Laughing at our problems

My friends and I used to joke about how "therapy ni ya wenye pesa" (therapy is meant for people who have money). We swore we would rather die than be caught going to therapy. When we hung out, we would always talk and laugh at each other's problems, occasionally rating who had the worst problem compared to the rest of the group, while we hoped that the laughter would fade our troubles away. Deep down, I hid behind these laughs and wanted my troubles to disappear.

All I ever wanted was a happy childhood and a loving home. But instead, life gave me a home filled with bickering, blame and unhealthy relationships.

"the damage had already been done."

My parents quarrelled day and night. During the day, I opted to play outside, and at night I hoped sleep would take me away fast. My mother struggled to care for us and always reminded us of how useless my dad was. My parent's quarrels went on until they went their separate ways when I was 16. But the damage had already been done.

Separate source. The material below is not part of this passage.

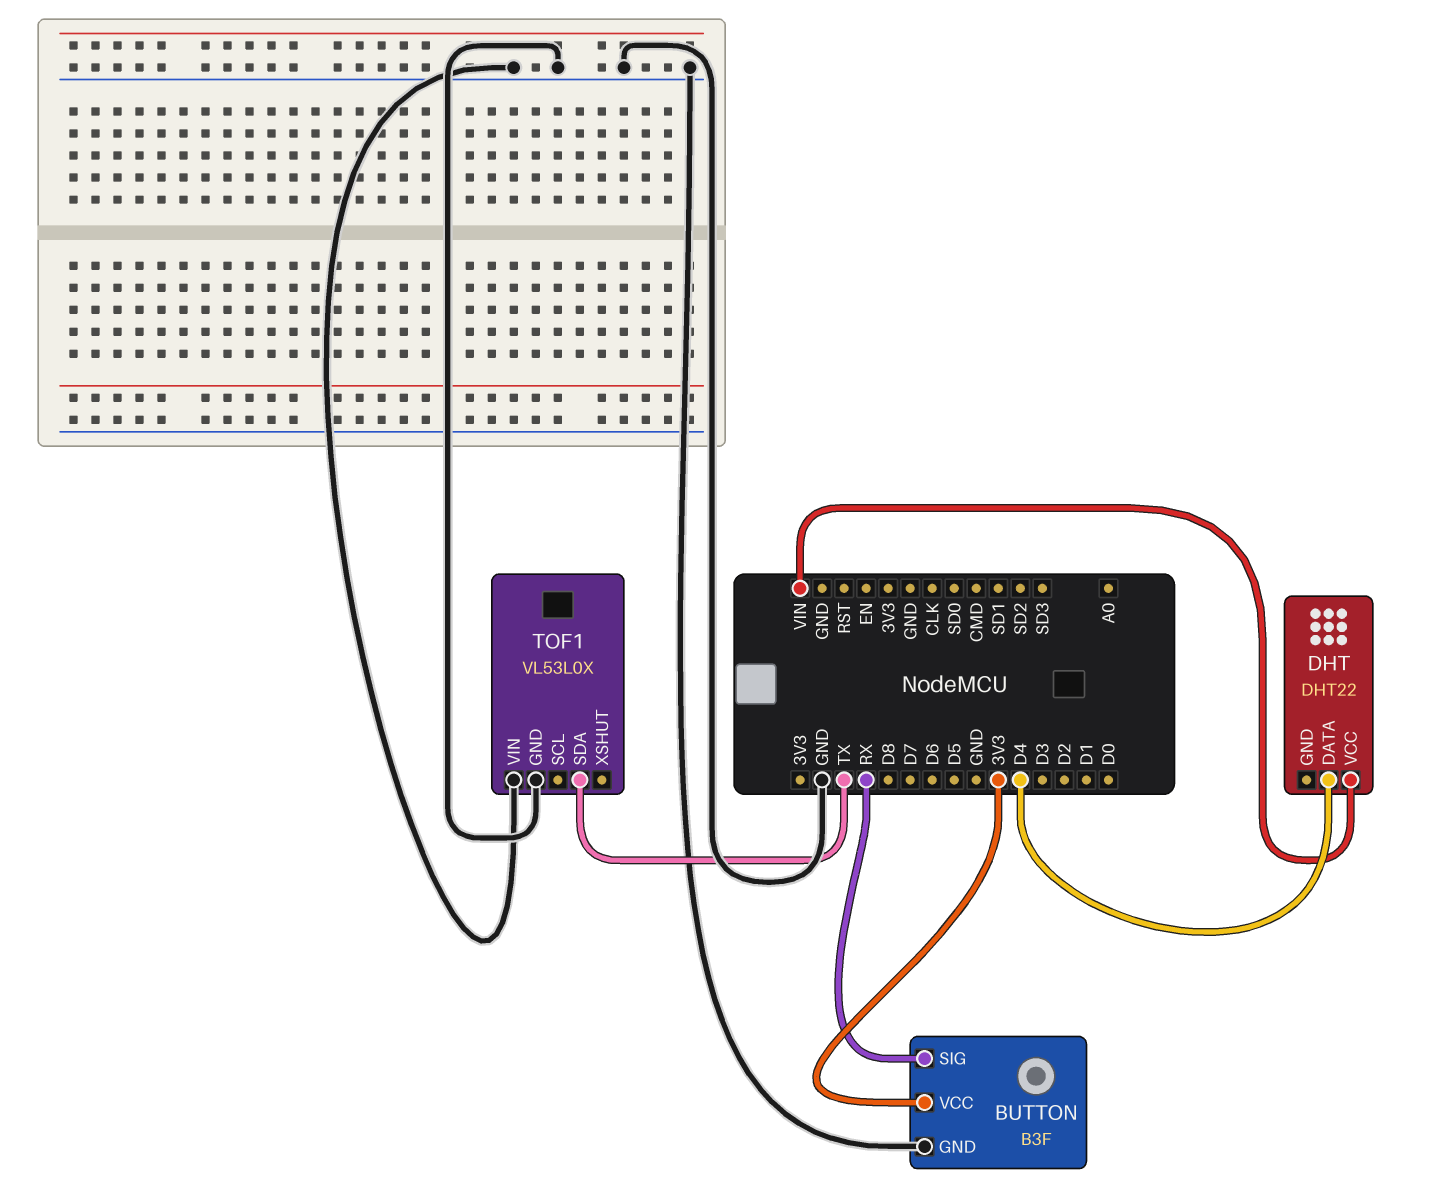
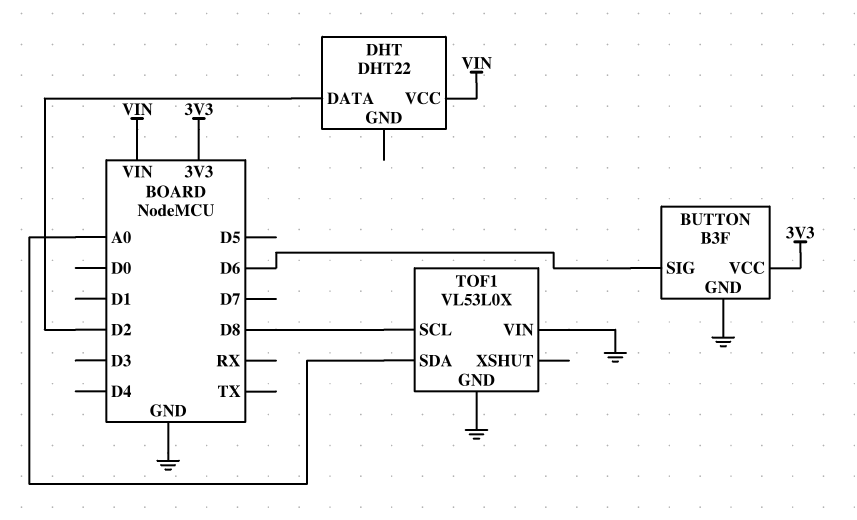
BUTTON pin SIG: RX -> D6
DHT pin DATA: D4 -> D2
TOF1 pin SCL: none -> D8
TOF1 pin SDA: TX -> A0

Because I witnessed how my parents grew to dislike each other, and my mother always reminding my siblings and I how useless my dad was, as well as seeing my dad put little to no effort into supporting us, I had such a huge challenge when it came to dating later in life. I could not maintain a healthy relationship. I always sabotaged all the good relationships because, at the back of my mind, I wondered if my relationship would be like the one my parents had.

Stop daydreaming

I decided to focus on my studies and my work. Sometimes, I would imagine a future with a perfect family, then force myself to snap out of my daydreaming because I was convinced that would never happen. Interestingly, my older sister had been in a long and happy marriage. She has always been my role model, but when it came to her relationship, I always thought she was lucky to have gotten a man, unlike our father. I did not believe that I could be as lucky as she was.

Therapy works?!

I opened up to her about my relationship challenges and how I have always been scared to commit fully when in a relationship. She told me that she had been in the same place before but decided to go to therapy, which helped her understand herself and her fears. That is how she stopped believing she would get into a marriage similar to our parents.’'

I went against my beliefs about therapy and decided to try it. I had convinced myself to try at least two sessions, and if it didn't work, I would stop going. However, I went back repeatedly because my therapist helped me understand much about myself. I learnt and unlearned things during the sessions. She challenged me very well and helped me learn to accept myself and face my fears healthily.

Happy and content

A year later, I got into a relationship I did not try to sabotage. I realized that disagreements are a normal part of relationships, and what matters is great communication between two partners. My relationship is still going well, I go to therapy monthly and am very happy and content.

I would like to encourage everyone to get help when they are experiencing fears due to things that happened in their past. The past does not define you; everyone can choose a different path in life.